Task to carry out. Turn each line of the listing below into one string in a JSON list, leaving out blank lines and the picture lines.

Stored data entries
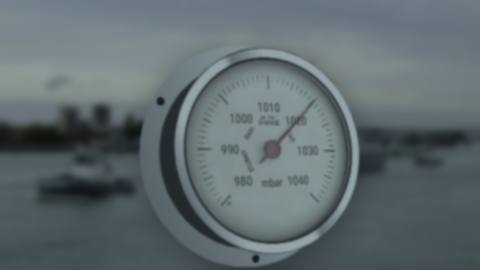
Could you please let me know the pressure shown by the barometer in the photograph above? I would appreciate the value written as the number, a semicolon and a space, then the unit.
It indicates 1020; mbar
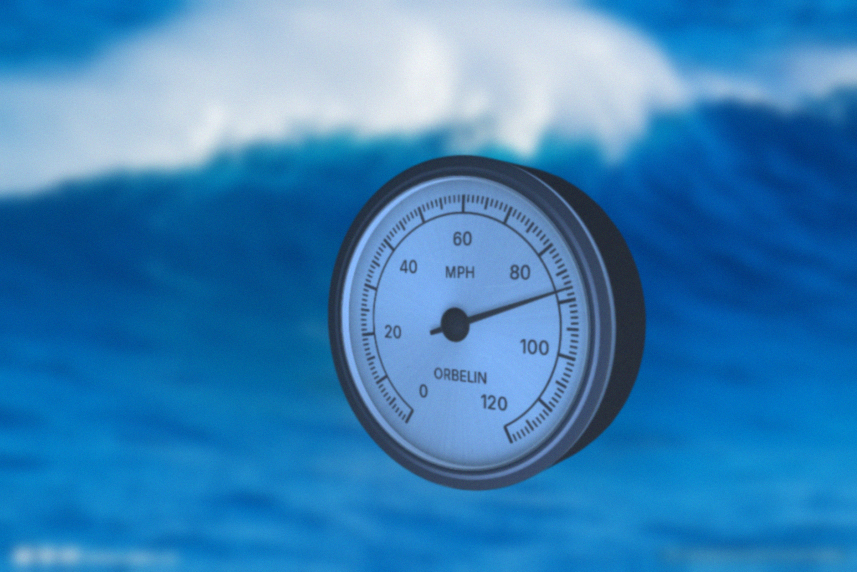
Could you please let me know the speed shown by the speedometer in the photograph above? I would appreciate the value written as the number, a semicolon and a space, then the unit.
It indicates 88; mph
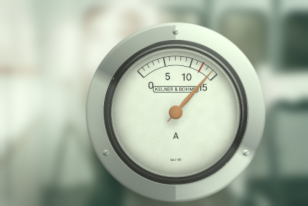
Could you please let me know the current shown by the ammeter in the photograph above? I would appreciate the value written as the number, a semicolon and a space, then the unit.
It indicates 14; A
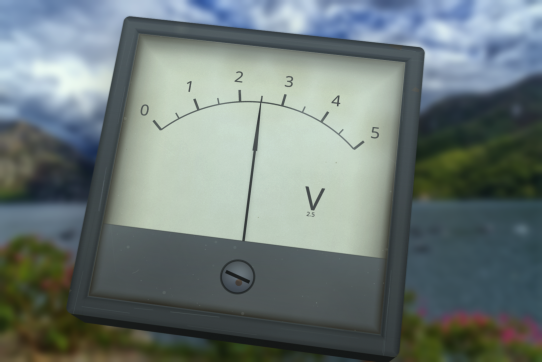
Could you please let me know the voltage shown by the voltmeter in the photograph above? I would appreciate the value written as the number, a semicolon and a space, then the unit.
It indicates 2.5; V
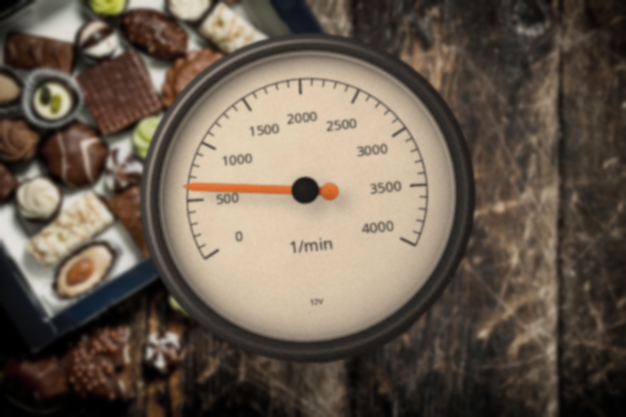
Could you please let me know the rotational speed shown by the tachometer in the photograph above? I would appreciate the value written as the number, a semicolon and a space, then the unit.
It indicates 600; rpm
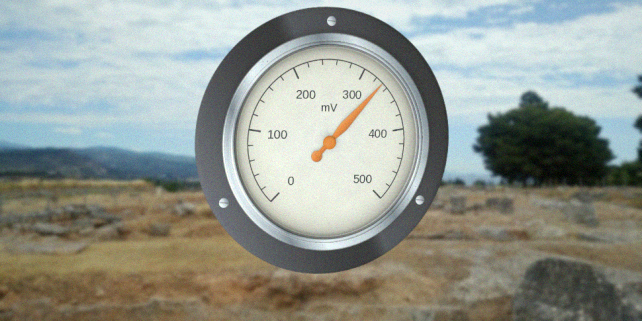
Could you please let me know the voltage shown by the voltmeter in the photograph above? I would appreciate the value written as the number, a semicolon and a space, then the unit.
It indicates 330; mV
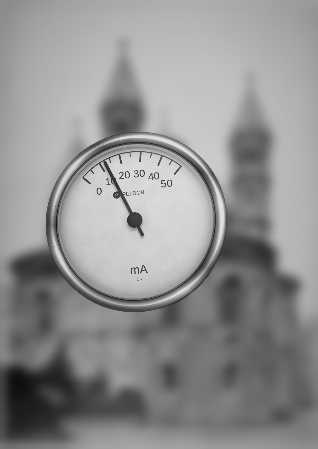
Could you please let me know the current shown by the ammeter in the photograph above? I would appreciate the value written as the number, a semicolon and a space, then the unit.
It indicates 12.5; mA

Result of the exercise.
[
  "Could you please let me know the pressure shown by the barometer in the photograph above? I would appreciate the value written as the number, a semicolon and a space, then the unit.",
  "It indicates 1020; mbar",
  "Could you please let me know the speed shown by the speedometer in the photograph above? I would appreciate the value written as the number, a semicolon and a space, then the unit.",
  "It indicates 88; mph",
  "Could you please let me know the current shown by the ammeter in the photograph above? I would appreciate the value written as the number, a semicolon and a space, then the unit.",
  "It indicates 14; A",
  "Could you please let me know the voltage shown by the voltmeter in the photograph above? I would appreciate the value written as the number, a semicolon and a space, then the unit.",
  "It indicates 2.5; V",
  "Could you please let me know the rotational speed shown by the tachometer in the photograph above? I would appreciate the value written as the number, a semicolon and a space, then the unit.",
  "It indicates 600; rpm",
  "Could you please let me know the voltage shown by the voltmeter in the photograph above? I would appreciate the value written as the number, a semicolon and a space, then the unit.",
  "It indicates 330; mV",
  "Could you please let me know the current shown by the ammeter in the photograph above? I would appreciate the value written as the number, a semicolon and a space, then the unit.",
  "It indicates 12.5; mA"
]